= Total permanent disability insurance =

Law and insurance industry phrase

Total Permanent Disability (TPD) is a phrase used in the insurance industry and in law. Generally speaking, it means that because of a sickness or injury, a person is unable to work in their own or any occupation for which they are suited by training, education, or experience. An individual or group of individuals can insure themselves against it through a disability insurance policy, as part of a life insurance package or through worker's compensation insurance.

==Definitions of permanent disability==
Ballentine's Law Dictionary defines a permanent disability is one that "will remain with a person throughout" their lifetime, or he or she will not recover, or "that in all possibility, will continue indefinitely."

Insurance companies often have slightly different definitions of what determines permanent disability. However typical definitions would include:
- Loss of two of: Eyes, Arms, or Legs.
- Absence from work for six months due to an accident or illness, without expectation of returning to work.

===United States===

Under no-fault insurance law, New York defines significant injury as including a permanent loss of use.

===Australia===
Total and Permanent Disablement Insurance is designed to provide a lump sum benefit to the life insured in the event of a medically diagnosed event that renders the claimant unable to work again. TPD Insurance is generally used to cover debts and the ongoing living expenses of an individual to reduce the ongoing financial burden of loss of income.

There are three main types and definitions of TPD Insurance:
- Own Occupation TPD - the claimant must be unable to work in their own occupation ever again.
- Any Occupation TPD - the claimant must be unable to work in their occupation and also any occupation that they are suited to via education, training or experience ever again.
- Non-Occupational TPD - the claimant must be unable to conduct 2 of 5 activities of daily living.

The Own Occupation definition is generally considered to provide the greatest level of protection, with the Non-Occupational TPD requiring the greatest level of disablement before a claim will be considered.

TPD Insurance in Australia can be owned and paid for from superannuation accounts. When TPD Insurance is held in Superannuation, the 'Any Occupation' definition is normally offered as the level of disablement required by Superannuation Law is based on 'Any Occupation.'

TPD Insurance when taken for personal protection is generally not tax deductible and claim payments are not taxable. When TPD Insurance is held in superannuation however a claimant who withdraws the proceeds of their account superannuation account balance, to which a TPD benefit is usually credited to, is taxed.

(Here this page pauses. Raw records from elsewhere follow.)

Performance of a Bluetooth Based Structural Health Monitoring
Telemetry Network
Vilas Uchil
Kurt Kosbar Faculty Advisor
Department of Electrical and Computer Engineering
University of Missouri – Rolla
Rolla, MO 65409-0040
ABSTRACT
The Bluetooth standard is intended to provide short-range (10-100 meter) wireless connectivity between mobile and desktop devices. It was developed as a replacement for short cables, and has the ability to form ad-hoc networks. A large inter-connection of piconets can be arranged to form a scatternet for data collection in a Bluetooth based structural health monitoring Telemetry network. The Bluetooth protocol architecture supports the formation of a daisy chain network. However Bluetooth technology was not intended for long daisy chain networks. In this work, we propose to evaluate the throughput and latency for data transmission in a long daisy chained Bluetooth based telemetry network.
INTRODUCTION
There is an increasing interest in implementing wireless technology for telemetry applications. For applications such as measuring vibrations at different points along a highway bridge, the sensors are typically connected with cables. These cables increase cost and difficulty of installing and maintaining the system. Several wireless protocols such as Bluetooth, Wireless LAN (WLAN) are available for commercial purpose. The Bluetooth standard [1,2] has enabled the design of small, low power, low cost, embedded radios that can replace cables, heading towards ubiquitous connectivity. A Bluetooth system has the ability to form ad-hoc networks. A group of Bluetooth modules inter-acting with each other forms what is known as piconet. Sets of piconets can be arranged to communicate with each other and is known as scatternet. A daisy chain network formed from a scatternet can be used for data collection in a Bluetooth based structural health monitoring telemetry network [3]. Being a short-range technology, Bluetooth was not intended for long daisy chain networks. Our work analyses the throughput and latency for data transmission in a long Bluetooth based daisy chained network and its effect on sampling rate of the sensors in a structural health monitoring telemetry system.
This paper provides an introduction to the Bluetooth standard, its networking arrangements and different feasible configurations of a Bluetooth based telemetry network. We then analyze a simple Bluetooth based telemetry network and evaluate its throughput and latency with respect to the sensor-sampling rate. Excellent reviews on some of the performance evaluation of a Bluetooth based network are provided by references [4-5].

The maximum level of cover normally available with one insurer in Australia is generally $3 – $5 million with the oldest entry ages varying between 55 - 62.

==== Risk Assessment of TPD Insurance in Australia ====
TPD Insurance is normally underwritten on application and factors such as medical history, family history, past times and unusual occupational risk factors can result in a policy being offered on with exclusions or an increased premium. For higher sums insured, additional medical verification including blood tests and reports from doctors is usually required.

==== Claiming Total and Permanent Disability insurance in Australia ====

Having a claim for Total and Permanent Disability insurance approved can be a cumbersome process for the insured. In Australia, the vast majority of TPD insurance policies are provide by superannuation funds. These funds offer products that are typically more basic than what can be found in the Retail Insurance space. Generally, TPD provided by super funds will require that you have been off work for a period of at least 6 months before they will consider a claim. After this period of time has been met, the claimant will need to provide evidence that two of their treating medical practitioners have certified that the claimant will be unable to ever return to work in any occupation for which they are suited by way of education, training and experience. The process of determining this involves a number of aspects with many claimants seeking professional advice by way of Financial Advisors and Lawyers.

===The Netherlands===
This insurance is mainly purchased by self-employed professionals, it is also called 'one person company'. This insurance would cover maximum 80% of the income after the accident. In Dutch, the total permanent disability insurance is called Arbeidsongeschiktheidsverzekering.

==Distinctions==
TPD differs from income protection insurance in that:
- TPD pays out a lump sum of a policy-specified amount, whilst income protection insurance is designed to replace income and pays out a specified percentage of pre-disability income (e.g. 75%) on a regular basis (e.g. monthly)
- the insured person must be totally disabled on a permanent basis for the insurer to pay out, rather than just totally or partially unable to work.